• **Exercise details**:
Reproduce verbatim the lines that begin with the line containing "Martedì lunghi ad Ora" and continue through the line containing "Andriano, Strada del Vino", including both of those lines.

Records taken from a data source:
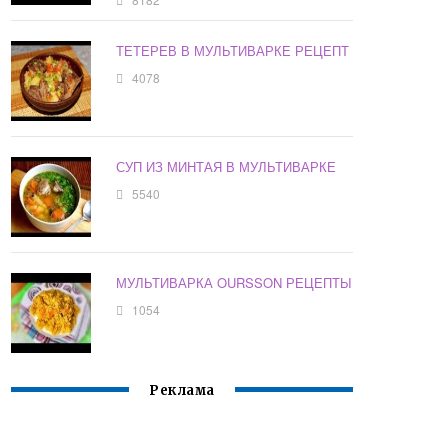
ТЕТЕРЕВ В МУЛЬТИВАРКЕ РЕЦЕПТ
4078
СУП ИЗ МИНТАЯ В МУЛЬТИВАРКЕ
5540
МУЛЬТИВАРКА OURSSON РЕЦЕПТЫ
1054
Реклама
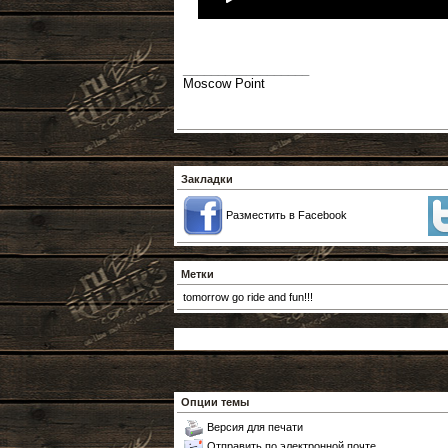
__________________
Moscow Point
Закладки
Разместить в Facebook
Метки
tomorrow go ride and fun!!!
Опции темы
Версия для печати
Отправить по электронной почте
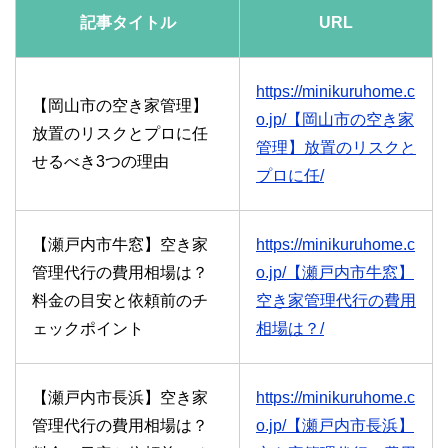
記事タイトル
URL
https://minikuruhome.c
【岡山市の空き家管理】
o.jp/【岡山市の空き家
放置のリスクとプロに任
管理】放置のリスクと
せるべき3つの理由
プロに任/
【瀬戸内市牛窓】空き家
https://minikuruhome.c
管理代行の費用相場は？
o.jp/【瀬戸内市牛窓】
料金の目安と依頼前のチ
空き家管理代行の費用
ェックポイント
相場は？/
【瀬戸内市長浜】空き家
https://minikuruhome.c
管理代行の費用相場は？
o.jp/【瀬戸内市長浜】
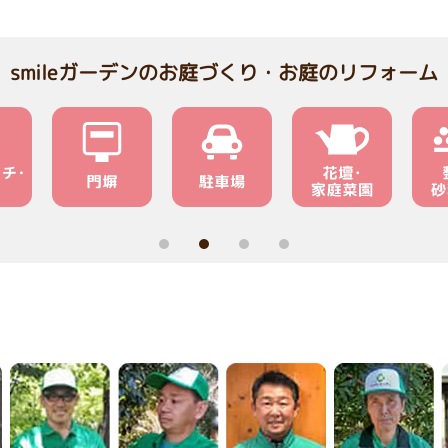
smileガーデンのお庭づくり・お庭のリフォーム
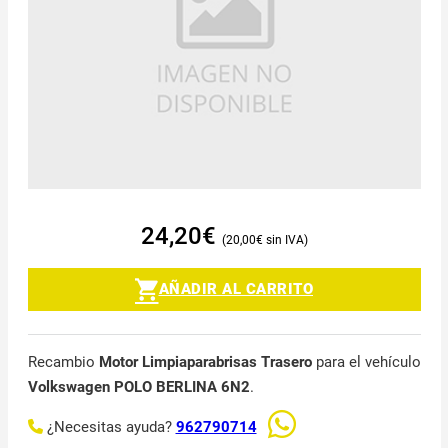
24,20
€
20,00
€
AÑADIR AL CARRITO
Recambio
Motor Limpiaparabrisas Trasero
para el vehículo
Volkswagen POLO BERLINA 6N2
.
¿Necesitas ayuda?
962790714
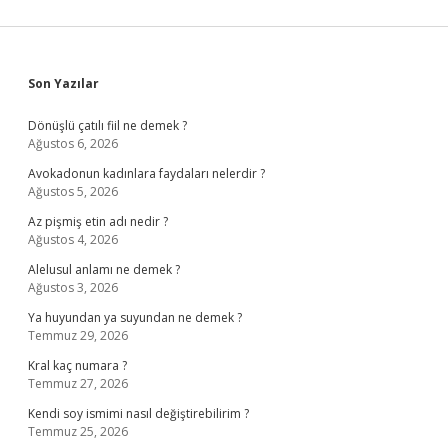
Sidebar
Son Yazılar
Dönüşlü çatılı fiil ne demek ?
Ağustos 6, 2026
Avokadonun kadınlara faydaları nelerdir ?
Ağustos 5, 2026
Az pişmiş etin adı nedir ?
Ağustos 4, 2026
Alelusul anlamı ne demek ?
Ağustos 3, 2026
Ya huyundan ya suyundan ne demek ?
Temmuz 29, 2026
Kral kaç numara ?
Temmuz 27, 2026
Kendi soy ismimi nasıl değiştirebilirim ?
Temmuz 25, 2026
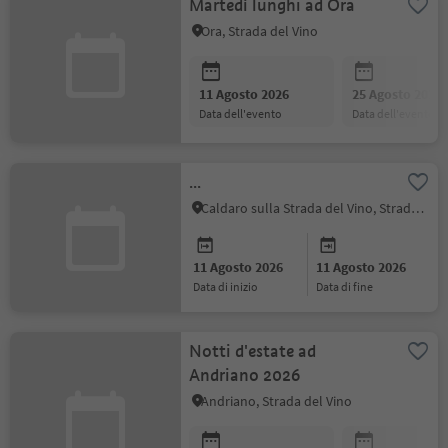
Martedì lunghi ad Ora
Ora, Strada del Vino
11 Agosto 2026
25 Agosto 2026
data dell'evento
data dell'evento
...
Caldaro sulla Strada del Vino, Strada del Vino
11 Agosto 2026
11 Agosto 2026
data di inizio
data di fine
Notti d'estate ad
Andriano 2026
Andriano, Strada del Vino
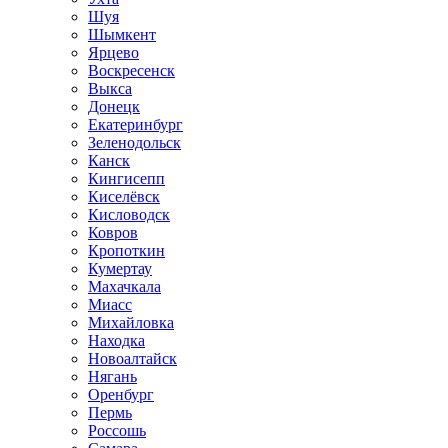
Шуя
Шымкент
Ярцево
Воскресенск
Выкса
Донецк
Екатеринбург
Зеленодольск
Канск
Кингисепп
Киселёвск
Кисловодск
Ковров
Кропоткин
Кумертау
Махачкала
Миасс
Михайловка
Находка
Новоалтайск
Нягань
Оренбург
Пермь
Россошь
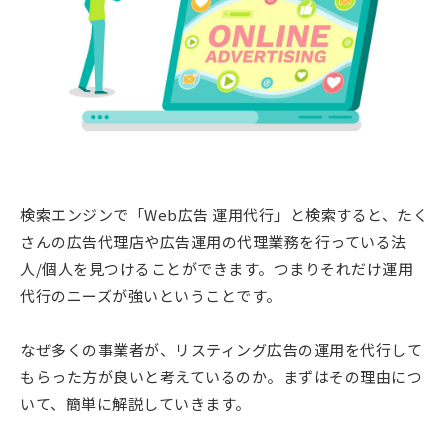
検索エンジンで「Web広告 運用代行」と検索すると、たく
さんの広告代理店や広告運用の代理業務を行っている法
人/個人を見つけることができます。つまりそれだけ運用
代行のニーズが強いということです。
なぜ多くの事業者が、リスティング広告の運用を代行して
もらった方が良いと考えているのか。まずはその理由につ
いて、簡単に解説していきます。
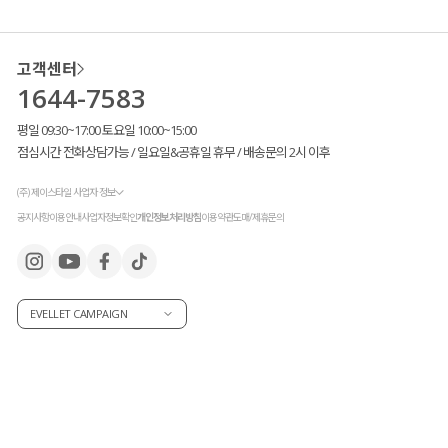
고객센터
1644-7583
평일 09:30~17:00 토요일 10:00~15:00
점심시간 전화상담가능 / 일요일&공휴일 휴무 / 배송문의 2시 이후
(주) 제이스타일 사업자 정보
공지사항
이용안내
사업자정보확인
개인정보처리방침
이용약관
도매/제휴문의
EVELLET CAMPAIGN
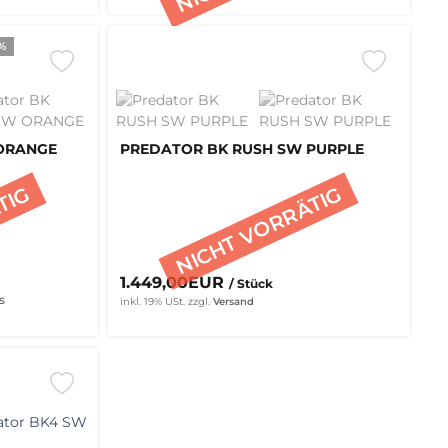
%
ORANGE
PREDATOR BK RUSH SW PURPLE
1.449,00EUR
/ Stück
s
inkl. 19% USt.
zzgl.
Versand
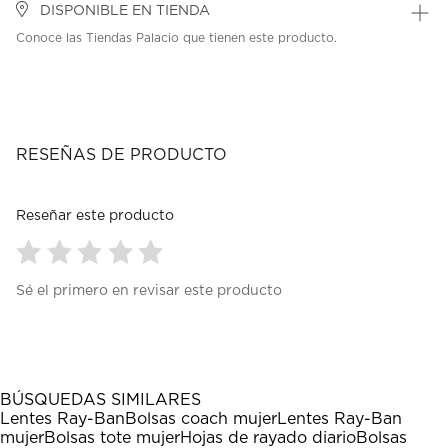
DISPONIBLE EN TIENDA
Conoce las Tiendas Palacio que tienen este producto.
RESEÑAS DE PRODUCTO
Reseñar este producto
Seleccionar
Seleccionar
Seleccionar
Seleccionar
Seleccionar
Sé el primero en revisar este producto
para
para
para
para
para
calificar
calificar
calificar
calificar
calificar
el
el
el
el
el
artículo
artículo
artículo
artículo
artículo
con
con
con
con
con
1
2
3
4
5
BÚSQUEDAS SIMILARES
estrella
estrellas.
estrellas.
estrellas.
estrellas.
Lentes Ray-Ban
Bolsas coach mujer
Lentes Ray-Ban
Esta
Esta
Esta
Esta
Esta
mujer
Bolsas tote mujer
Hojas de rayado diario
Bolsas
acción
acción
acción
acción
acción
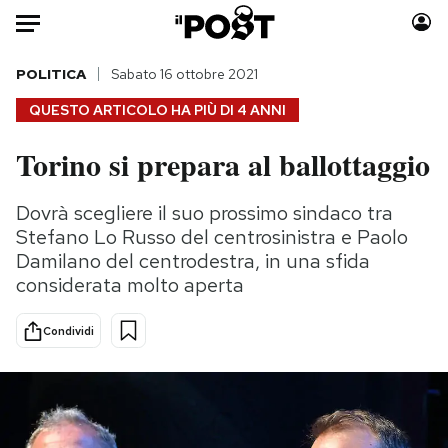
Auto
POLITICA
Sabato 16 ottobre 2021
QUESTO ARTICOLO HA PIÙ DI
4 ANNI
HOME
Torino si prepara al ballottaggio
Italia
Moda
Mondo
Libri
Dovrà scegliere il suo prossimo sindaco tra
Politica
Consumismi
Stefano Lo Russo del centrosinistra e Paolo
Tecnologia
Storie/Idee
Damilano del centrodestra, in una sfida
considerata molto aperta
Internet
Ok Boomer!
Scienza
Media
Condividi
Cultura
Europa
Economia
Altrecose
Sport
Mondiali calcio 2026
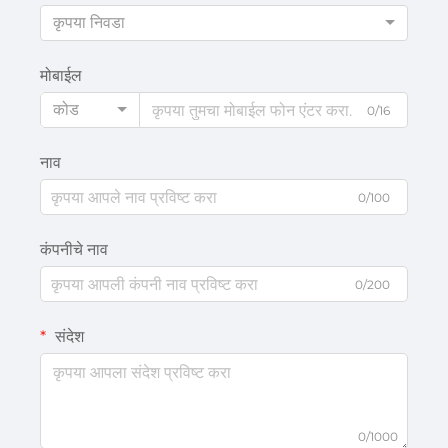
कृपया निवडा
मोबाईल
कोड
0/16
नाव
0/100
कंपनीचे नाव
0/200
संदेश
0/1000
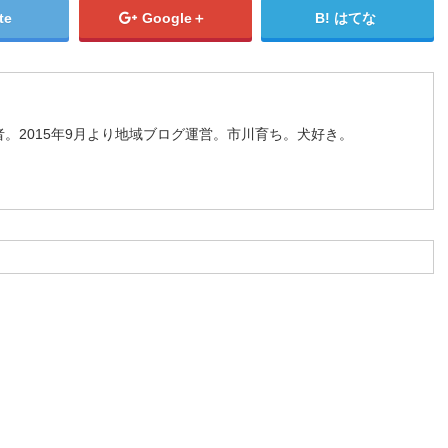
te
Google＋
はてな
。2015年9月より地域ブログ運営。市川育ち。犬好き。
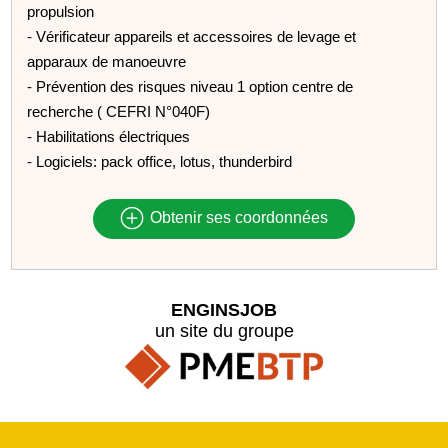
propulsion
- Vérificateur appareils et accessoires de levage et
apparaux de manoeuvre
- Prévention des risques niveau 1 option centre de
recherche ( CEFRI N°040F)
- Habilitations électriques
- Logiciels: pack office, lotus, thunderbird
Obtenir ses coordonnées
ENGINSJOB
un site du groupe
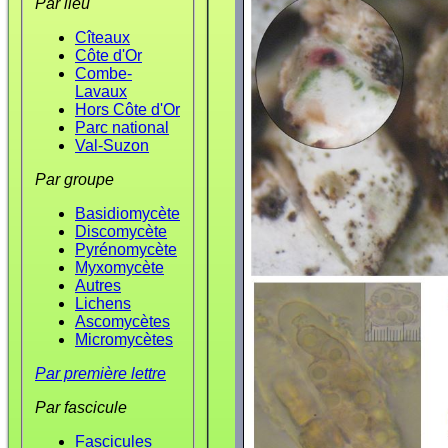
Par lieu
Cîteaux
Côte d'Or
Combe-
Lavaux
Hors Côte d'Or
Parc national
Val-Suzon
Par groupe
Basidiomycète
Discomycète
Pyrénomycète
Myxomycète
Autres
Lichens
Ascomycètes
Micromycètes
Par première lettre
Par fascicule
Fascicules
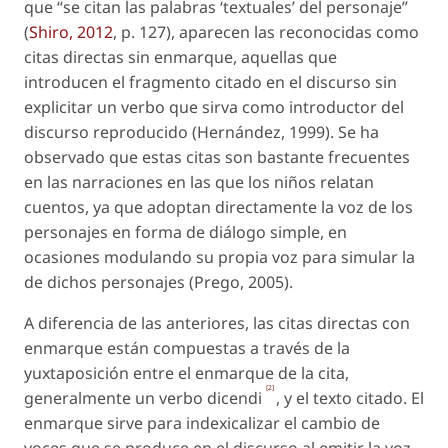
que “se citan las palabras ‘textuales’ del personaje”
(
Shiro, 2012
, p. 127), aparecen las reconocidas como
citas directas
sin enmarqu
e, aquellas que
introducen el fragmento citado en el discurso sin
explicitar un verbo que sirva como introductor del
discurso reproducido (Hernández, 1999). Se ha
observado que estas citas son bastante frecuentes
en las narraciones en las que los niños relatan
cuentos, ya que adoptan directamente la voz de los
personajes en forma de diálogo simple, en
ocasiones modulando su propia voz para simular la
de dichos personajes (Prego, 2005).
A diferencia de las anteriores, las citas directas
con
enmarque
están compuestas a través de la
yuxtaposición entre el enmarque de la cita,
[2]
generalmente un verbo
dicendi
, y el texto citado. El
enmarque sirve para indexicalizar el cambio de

• **Result below**:
Martedì lunghi ad Ora
Ora, Strada del Vino
11 Agosto 2026
25 Agosto 2026
data dell'evento
data dell'evento
...
Caldaro sulla Strada del Vino, Strada del Vino
11 Agosto 2026
11 Agosto 2026
data di inizio
data di fine
Notti d'estate ad
Andriano 2026
Andriano, Strada del Vino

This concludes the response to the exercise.